- EXCERPT PROVIDED:

Feinberg: Has Mustang screened in Turkey?

Deniz Gamze Ergüven: It has screened in Turkey and was released in Turkey. The film is quite warmly embraced wherever it goes, though in Turkey the reactions were extremely polarized. It was either loved or hated, exuberantly expressed by both extremes, and nothing in the middle. The social attitude in Turkey is always extreme, and—to this day when I see the film myself—I think, "Oh, this is shocking." The film is deeply in sacred territory and is breaking down quite a few doors so the amount of reaction we are receiving is normal.

Feinberg: The last thing I would like to do up here is to talk about this period since you all got the news that the Academy of Motion Picture Arts and Sciences Foreign Language Committee deemed that out of dozens of films from around the world, you guys are the last standing. That's got to be an exciting thing for all of you and I wanted to pose a couple of questions to a few of you because I think it will help contextualize how historically significant it is for all of you but especially so in certain countries.

To begin with, Naji, Jordan has only submitted one film ever before, Captain Abu Raed in 2008, which did not advance. How does it feel to have advanced to the shortlist? How does it feel to take a film further than any other film that has come out of your country?

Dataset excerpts
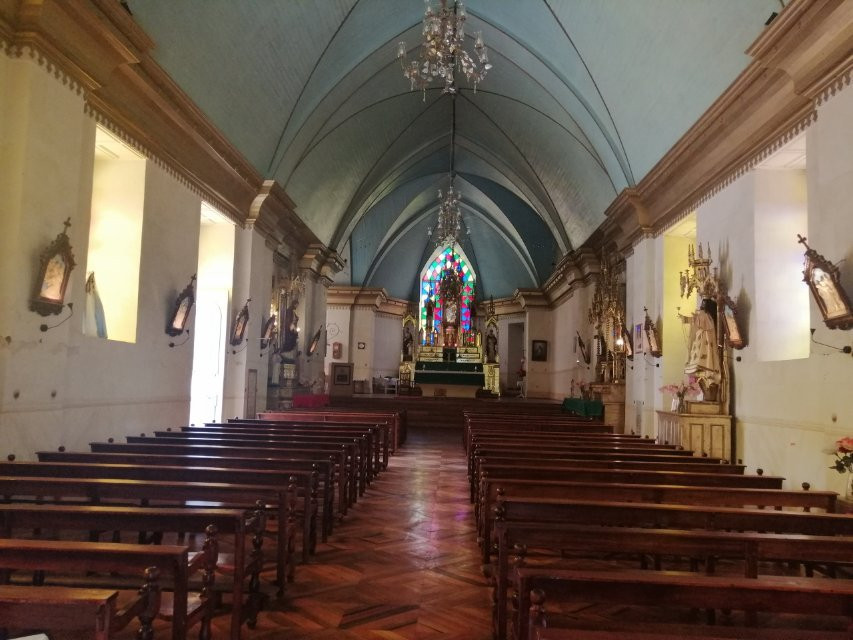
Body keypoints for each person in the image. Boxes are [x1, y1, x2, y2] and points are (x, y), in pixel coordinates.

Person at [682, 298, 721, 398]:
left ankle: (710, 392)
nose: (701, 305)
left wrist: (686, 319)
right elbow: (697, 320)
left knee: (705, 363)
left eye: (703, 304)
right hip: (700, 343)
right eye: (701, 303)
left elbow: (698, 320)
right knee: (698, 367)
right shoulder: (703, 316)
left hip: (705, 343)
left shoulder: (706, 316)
...
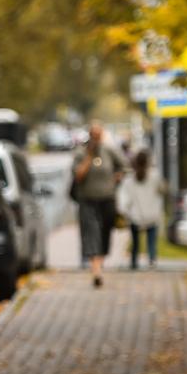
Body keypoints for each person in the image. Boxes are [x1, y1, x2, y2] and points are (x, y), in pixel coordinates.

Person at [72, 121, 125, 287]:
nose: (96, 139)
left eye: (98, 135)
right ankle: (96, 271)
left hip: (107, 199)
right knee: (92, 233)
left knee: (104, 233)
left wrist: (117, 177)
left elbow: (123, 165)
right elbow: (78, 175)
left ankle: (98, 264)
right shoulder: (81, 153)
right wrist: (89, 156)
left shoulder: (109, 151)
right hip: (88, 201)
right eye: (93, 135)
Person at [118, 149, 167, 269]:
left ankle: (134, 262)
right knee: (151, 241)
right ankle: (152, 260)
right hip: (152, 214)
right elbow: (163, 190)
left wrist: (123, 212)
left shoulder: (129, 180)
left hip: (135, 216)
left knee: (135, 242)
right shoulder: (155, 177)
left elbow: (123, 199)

- WORK ITEM A: According to the interview excerpt, which film had Jordan submitted before, and in what year?
- WORK ITEM B: In the interview excerpt, why does Ergüven consider the amount of reaction to the film normal?
- WORK ITEM C: Resume the interview excerpt from where it stops.
The rows are not needed.

- RESPONSE AREA A: Captain Abu Raed, in 2008.

- RESPONSE AREA B: She says the film is deeply in sacred territory and is breaking down quite a few doors. Given that, she sees the strong reaction it is receiving as normal.

- RESPONSE AREA C:
Naji Abu Nowar: It feels incredible. I live in Jordan so when the news came out my phone literally exploded. We don't really have an industry, just some passionate people walking through it together, and everyone on the crew jumped together and we had a party. Everyone's been going crazy on social media and Twitter. It's just been nuts! One of the really nice things that's happened with me is that people have come up to me off the street and said, "We don't have a lot to celebrate. Things are pretty bad at the moment, but we're rooting for you. This is a positive thing to come out of our country." That's been touching. It's been a hell of a ride.

Feinberg: Ciro, Colombia has submitted 23 films prior to this one, including two others of yours. This is the country's first to be shortlisted with the potential to be nominated. You're going where no other Colombian has gone before!

Ciro Guerra: This is a very special moment for us. This is the year where, finally, after 50 years of conflict, we're about to sign a peace agreement. It's a special moment full of hope. We didn't have cinema in Colombia 10 years ago. We only made about two films a year. And now we're at this moment where we're about to start looking back at the darkest period of our history. Cinema is hope, and a way of telling our stories: who are we in this context? There are a lot of young people who believe in cinema. Cinema has not been something which we've been allowed to be proud of in the past so this means a lot for the Colombian people. I hope to see the movies mean more than the awards, but it's a moment when—a lot of people who don't believe in Colombian cinema—are starting to believe. There's a reason to be optimistic.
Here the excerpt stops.